# Dataset content
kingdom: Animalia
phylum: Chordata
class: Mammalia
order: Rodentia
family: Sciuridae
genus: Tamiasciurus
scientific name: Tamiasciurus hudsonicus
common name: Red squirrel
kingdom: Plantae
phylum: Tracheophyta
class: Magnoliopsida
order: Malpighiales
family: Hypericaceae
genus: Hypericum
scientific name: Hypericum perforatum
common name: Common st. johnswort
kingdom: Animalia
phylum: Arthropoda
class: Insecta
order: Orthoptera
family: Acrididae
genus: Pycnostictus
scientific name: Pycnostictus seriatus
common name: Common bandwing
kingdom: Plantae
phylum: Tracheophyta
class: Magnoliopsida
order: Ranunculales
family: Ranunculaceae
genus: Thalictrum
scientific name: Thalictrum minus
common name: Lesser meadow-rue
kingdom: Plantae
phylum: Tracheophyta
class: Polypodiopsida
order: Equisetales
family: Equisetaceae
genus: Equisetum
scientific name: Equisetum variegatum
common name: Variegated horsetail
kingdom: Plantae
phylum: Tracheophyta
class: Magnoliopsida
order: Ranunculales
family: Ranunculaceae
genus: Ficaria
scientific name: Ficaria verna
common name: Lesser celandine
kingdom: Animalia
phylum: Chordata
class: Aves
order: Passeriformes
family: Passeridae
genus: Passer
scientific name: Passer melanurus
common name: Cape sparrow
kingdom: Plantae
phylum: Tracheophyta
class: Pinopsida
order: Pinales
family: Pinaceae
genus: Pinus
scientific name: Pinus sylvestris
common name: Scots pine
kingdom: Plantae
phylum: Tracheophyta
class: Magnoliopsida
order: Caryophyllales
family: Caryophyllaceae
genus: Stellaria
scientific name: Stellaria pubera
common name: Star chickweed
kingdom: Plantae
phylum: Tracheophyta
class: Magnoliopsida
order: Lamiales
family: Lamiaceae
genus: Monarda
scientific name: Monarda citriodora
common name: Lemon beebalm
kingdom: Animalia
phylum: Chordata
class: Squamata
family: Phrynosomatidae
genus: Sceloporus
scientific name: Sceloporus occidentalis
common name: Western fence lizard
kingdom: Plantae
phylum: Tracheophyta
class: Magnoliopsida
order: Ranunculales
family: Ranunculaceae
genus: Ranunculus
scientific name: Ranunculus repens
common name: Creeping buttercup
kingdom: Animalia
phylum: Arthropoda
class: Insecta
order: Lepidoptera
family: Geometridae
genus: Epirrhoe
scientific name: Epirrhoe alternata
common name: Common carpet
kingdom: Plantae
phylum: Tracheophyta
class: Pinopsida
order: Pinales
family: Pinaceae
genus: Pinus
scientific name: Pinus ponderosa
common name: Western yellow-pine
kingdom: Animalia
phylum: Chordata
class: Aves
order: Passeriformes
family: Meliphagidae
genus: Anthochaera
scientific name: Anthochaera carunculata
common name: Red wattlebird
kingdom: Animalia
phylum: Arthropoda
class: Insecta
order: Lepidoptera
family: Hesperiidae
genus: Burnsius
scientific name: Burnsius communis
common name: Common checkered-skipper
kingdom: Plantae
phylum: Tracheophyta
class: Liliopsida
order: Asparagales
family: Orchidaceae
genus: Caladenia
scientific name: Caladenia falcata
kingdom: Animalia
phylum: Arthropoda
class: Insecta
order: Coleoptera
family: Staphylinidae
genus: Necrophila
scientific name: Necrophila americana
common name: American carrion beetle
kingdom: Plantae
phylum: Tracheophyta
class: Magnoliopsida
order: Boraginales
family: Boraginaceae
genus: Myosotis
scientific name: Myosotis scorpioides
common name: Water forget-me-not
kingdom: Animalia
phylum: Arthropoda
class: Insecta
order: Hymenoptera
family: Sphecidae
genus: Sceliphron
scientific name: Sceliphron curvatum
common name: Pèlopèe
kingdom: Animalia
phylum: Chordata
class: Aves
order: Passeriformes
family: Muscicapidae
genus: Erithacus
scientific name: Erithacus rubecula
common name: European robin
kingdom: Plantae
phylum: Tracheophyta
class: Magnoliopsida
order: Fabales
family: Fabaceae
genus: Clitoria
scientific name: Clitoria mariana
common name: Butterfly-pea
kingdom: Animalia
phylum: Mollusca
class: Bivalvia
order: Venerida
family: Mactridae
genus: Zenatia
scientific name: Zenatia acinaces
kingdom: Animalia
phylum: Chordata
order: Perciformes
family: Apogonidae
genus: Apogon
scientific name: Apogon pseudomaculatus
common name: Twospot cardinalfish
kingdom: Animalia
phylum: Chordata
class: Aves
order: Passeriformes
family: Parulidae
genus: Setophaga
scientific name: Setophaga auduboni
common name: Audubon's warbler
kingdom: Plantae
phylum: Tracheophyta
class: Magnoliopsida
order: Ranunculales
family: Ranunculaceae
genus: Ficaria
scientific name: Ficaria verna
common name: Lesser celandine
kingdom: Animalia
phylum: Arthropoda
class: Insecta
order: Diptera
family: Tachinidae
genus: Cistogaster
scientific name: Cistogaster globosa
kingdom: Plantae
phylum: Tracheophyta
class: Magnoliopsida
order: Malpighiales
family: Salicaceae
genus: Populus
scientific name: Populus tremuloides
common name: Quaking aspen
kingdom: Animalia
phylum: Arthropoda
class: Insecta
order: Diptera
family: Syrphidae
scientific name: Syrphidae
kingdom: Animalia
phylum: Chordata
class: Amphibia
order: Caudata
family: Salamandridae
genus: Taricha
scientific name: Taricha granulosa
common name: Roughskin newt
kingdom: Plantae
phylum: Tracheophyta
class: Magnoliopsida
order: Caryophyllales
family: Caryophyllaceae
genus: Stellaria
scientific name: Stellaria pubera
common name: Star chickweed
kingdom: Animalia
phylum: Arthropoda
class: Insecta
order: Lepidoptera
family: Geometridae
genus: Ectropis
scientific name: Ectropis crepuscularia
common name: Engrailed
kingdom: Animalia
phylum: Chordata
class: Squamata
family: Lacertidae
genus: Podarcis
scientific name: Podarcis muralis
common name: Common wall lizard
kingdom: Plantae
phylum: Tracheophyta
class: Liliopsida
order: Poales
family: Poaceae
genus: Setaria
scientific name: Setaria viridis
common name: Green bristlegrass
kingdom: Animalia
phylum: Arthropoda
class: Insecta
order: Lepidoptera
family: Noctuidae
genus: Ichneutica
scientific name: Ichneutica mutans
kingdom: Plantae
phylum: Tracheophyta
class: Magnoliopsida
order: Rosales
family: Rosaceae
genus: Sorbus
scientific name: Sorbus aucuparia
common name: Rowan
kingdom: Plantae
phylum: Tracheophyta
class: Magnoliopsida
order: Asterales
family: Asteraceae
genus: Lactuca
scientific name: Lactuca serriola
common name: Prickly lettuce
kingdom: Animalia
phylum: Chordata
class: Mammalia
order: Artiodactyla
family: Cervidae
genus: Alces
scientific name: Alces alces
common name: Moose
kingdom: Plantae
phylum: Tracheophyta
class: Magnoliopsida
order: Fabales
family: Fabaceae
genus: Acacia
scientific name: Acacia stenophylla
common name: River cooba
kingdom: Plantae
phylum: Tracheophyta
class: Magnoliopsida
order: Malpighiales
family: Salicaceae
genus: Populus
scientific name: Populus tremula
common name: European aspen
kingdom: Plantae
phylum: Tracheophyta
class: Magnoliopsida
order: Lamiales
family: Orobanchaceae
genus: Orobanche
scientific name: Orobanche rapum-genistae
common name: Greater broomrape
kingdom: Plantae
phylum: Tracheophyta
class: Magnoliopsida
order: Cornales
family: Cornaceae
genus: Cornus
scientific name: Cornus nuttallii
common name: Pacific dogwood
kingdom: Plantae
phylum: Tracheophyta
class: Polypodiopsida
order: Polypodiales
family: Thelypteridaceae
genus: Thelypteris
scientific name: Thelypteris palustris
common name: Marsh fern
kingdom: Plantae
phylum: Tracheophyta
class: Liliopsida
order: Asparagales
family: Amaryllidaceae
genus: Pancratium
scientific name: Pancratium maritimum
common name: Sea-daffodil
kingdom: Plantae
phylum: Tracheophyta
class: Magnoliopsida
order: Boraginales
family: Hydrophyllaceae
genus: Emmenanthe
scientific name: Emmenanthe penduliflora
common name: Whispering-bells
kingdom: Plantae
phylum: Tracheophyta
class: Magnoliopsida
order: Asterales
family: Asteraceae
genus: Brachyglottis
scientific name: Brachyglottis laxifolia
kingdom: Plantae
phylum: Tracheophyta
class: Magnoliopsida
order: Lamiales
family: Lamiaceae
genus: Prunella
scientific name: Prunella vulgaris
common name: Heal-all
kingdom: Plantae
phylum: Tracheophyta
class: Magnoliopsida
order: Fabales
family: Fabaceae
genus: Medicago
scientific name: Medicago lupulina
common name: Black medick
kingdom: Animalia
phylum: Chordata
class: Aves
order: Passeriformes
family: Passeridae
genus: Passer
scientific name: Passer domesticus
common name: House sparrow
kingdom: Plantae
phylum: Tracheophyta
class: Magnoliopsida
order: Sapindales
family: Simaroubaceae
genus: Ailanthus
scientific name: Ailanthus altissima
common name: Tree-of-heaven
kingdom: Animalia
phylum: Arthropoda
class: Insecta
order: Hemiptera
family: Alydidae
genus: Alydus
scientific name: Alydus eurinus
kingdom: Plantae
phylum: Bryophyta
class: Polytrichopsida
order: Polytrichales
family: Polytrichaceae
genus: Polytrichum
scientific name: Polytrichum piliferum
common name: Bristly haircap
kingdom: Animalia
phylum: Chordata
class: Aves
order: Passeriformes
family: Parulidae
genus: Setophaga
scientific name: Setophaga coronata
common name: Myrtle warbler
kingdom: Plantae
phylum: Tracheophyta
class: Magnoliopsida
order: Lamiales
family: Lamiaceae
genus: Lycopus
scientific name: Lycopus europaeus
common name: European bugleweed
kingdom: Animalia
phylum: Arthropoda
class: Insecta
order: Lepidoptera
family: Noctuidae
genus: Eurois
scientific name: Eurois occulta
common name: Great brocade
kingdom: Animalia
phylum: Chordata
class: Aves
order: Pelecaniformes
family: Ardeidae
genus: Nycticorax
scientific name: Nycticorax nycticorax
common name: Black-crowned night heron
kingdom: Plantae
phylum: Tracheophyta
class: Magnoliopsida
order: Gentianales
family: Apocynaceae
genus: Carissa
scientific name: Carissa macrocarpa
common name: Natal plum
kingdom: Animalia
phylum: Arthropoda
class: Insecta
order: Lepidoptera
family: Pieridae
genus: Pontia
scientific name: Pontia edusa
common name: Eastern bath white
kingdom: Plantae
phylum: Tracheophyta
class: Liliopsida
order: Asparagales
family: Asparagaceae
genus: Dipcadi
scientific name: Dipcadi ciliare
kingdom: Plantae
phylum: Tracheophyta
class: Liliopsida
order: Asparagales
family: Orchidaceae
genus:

# What is expected
Format the portion of the rows above that opens with the line containing "scientific name: Setophaga coronata" and runs through the last line as a Markdown table with the columns "Line No." and "Entry", skipping any blank lines.

# Solution for this task
| Line No. | Entry |
|---|---|
| 1 | scientific name: Setophaga coronata |
| 2 | common name: Myrtle warbler |
| 3 | kingdom: Plantae |
| 4 | phylum: Tracheophyta |
| 5 | class: Magnoliopsida |
| 6 | order: Lamiales |
| 7 | family: Lamiaceae |
| 8 | genus: Lycopus |
| 9 | scientific name: Lycopus europaeus |
| 10 | common name: European bugleweed |
| 11 | kingdom: Animalia |
| 12 | phylum: Arthropoda |
| 13 | class: Insecta |
| 14 | order: Lepidoptera |
| 15 | family: Noctuidae |
| 16 | genus: Eurois |
| 17 | scientific name: Eurois occulta |
| 18 | common name: Great brocade |
| 19 | kingdom: Animalia |
| 20 | phylum: Chordata |
| 21 | class: Aves |
| 22 | order: Pelecaniformes |
| 23 | family: Ardeidae |
| 24 | genus: Nycticorax |
| 25 | scientific name: Nycticorax nycticorax |
| 26 | common name: Black-crowned night heron |
| 27 | kingdom: Plantae |
| 28 | phylum: Tracheophyta |
| 29 | class: Magnoliopsida |
| 30 | order: Gentianales |
| 31 | family: Apocynaceae |
| 32 | genus: Carissa |
| 33 | scientific name: Carissa macrocarpa |
| 34 | common name: Natal plum |
| 35 | kingdom: Animalia |
| 36 | phylum: Arthropoda |
| 37 | class: Insecta |
| 38 | order: Lepidoptera |
| 39 | family: Pieridae |
| 40 | genus: Pontia |
| 41 | scientific name: Pontia edusa |
| 42 | common name: Eastern bath white |
| 43 | kingdom: Plantae |
| 44 | phylum: Tracheophyta |
| 45 | class: Liliopsida |
| 46 | order: Asparagales |
| 47 | family: Asparagaceae |
| 48 | genus: Dipcadi |
| 49 | scientific name: Dipcadi ciliare |
| 50 | kingdom: Plantae |
| 51 | phylum: Tracheophyta |
| 52 | class: Liliopsida |
| 53 | order: Asparagales |
| 54 | family: Orchidaceae |
| 55 | genus: |